Upon entering the altar, you can see a row of statues
of the gods, including the god Pan Kho, which is located in the middle and at
the very top. This is because God Pan Kho is the host and the supreme god in
this pagoda. Inside the pagoda there is also a three-tiered umbrella which
symbolizes all human schemes, stepping on the earth, upholding the sky of God
Almighty.
On the right side there is a statue of Dewi Kwan Im
which represents Buddhist beliefs. And on the left side there is a large stone
typical of Megalithic heritage covered with green cloth. When the pajajaran
stood, this stone was used as a monolith which was the starting point for the
Chinese to build a place of worship.
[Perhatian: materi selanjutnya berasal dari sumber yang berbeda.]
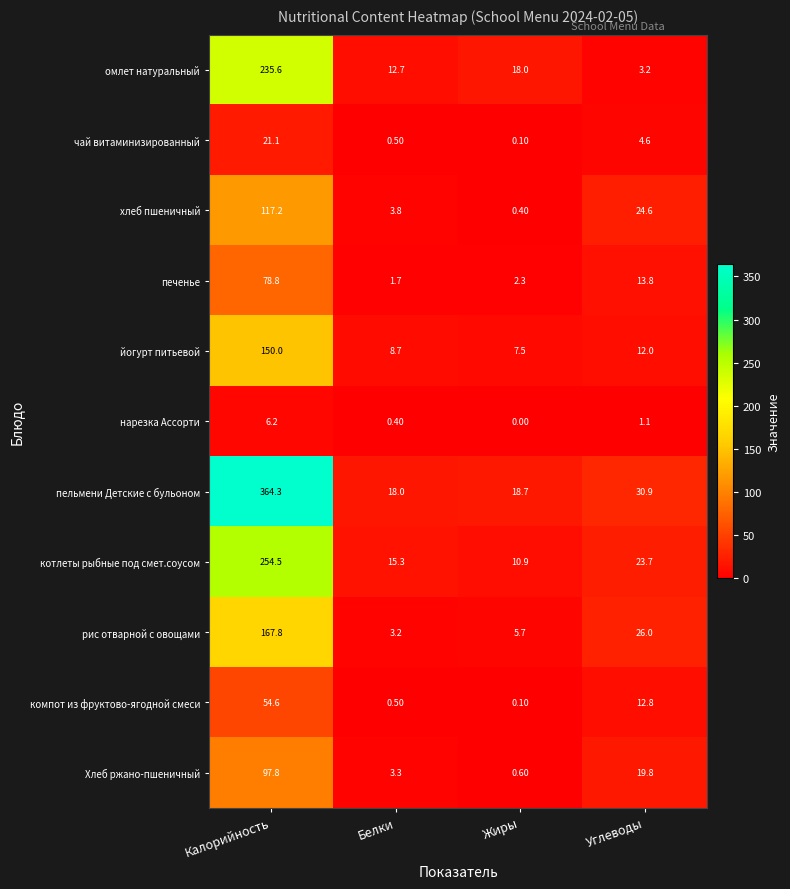

List the series in order of their peak value, highest first.

пельмени Детские с бульоном, котлеты рыбные под смет.соусом, омлет натуральный, рис отварной с овощами, йогурт питьевой, хлеб пшеничный, Хлеб ржано-пшеничный, печенье, компот из фруктово-ягодной смеси, чай витаминизированный, нарезка Ассорти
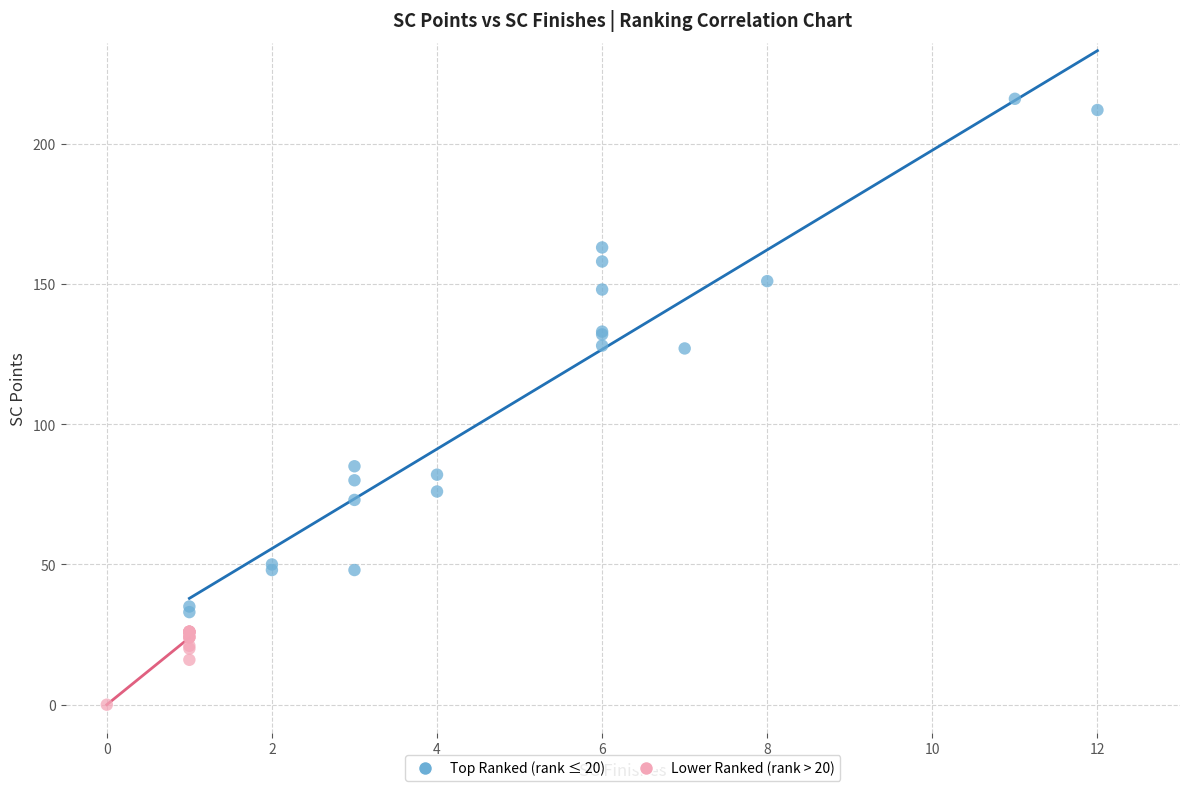

Which series has the widest spread of Y values?

Top Ranked (rank ≤ 20)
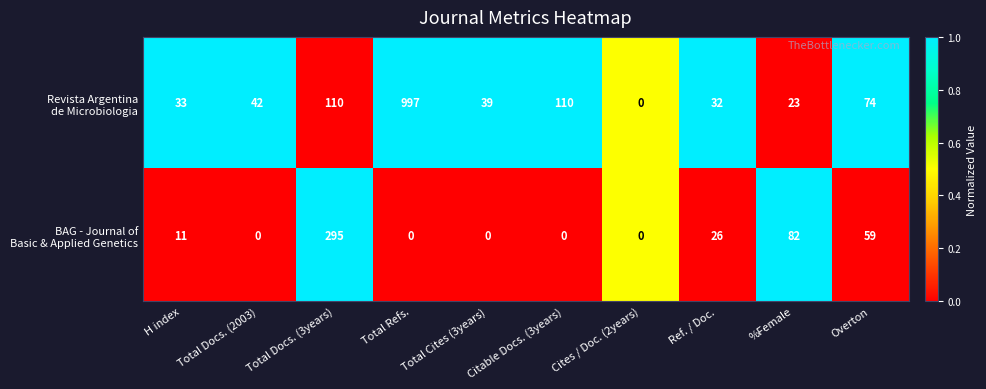

What is the difference between the highest and lowest values at Total Cites (3years)?

39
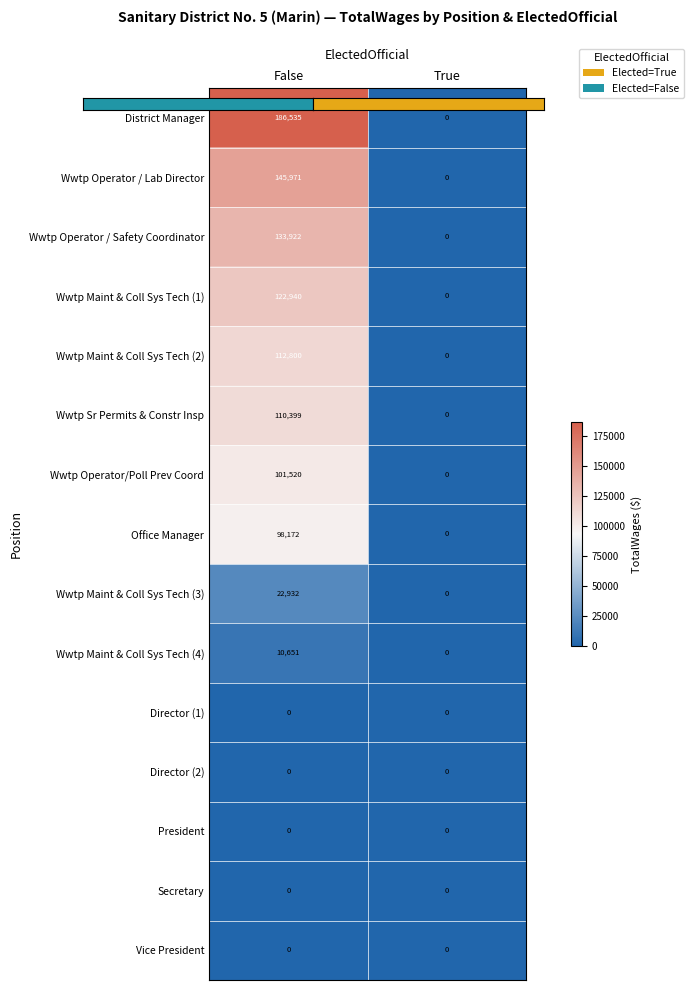

Which series changed the most between False and True?

District Manager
This artifact is believed to be the
remains of Grandfather Raden Mangun Jaya.
Going deeper into the temple, there is a room used for
Muslims to make pilgrimages. This is due to the existence of two large stones
which are believed to be the place where two figures who propagated Islam
spread the religion of Islam. Namely Raden Sake, the son of Sultan Ageng
Tirtayasa from Banten and Uyut Gebok, one of the high-ranking officials from
the Padjadjaran kingdom. Aside from being a place of pilgrimage, this room also
functions as a prayer room.
Then on the outer side of the pagoda, there is the
Tomb of Mbah Imam who is known as the propagator of Islam in the Bogor area. In
the other room, there are two tiger statues wrapped in black cloth, considered
to be the incarnation of King Siliwangi which symbolizes the bravery, honesty
and courage of King Siliwangi, Sri Baduga Maharaja. Then there is also Yoni for
the offerings of the Pajajaran people. Then there is the turtle statue based on
Chinese mythology, namely tenacity, perseverance, and longevity.